L’espèce de maillage sonore à l’œuvre dans la séquence trouve son pendant à l’image avec cette fois une contamination plastique, les variations de couleurs des tubes phosphorescents de l’hôpital agissant également et « anormalement » sur deux des trois plans en extérieur, en jouant sur les couleurs primaires, en passant pour l’un d’une dominante bleue à verte (figs. 13 et 14), pour l’autre d’une dominante jaune à rouge (figs. 15 et 16). Variation « anormale » puisqu’à l’évidence, c’est l’étalonnage vidéo numérique qui permet ce traitement colorimétrique.
On peut être plus sensible à la lecture politique qu’à la lecture psychédélique proposée par Cyril Béghin dans sa critique du film pour les Cahiers du cinéma lorsqu’il écrit à propos de la séquence analysée ici et plus particulièrement des plans en extérieur :
C’est un « slow psychedelism », un psychédélisme ralenti qui intensifie la fable politique du film et la transforme en un pur événement visuel qui se soulève et se retire suivant une respiration accordée à la nôtre. (...) Il y a bien un événement au cœur de Cemetery of Splendour, le débordement des couleurs et avec elles, la léthargie qui semble s’étendre aux dimensions de la ville ou peut-être du pays [5].

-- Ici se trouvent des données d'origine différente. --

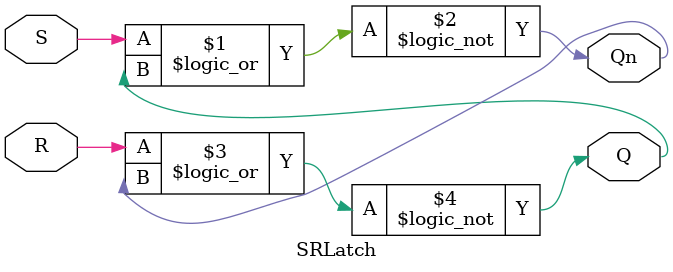
<source format=v>
module SRLatch(
   output Q, Qn,
   input S, R
);
   assign Qn = !(S || Q);
   assign Q = !(R || Qn);
endmodule

</source>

Afin d’étayer quelque peu la fable politique, revenons sur les trois plans d’extérieur en commençant peut-être par rappeler le contexte de la réalisation du film. En effet, en mai 2014, suite à un putsch orchestré par le commandant en chef de l’Armée royale thaïlandaise, le pays connaît son énième coup d’Etat et entre dans une période de retour à la discipline (celle de l’affiche dans l’école ?) et de forte répression dont le film porte discrètement mais sûrement la trace, et ce dès les premiers plans avec des militaires supervisant des travaux aux abords de l’hôpital. La léthargie qui habite les trois plans d’extérieur (Elsa Boyer parle même d’« endormissement des images ») peut être effectivement vue comme celle de la ville ou du pays, marquant un retour à l’ordre et au calme. Avant le coup d’Etat de 2014, le pays avait connu six mois de manifestations contre le gouvernement élu de l’époque afin de dénoncer la corruption et de réclamer des réformes. Si aucune présence militaire n’est à signaler dans ces trois plans, on peut aisément leur attribuer, au risque de la surinterprétation, une dimension si ce n’est directement politique, en tout cas sociale.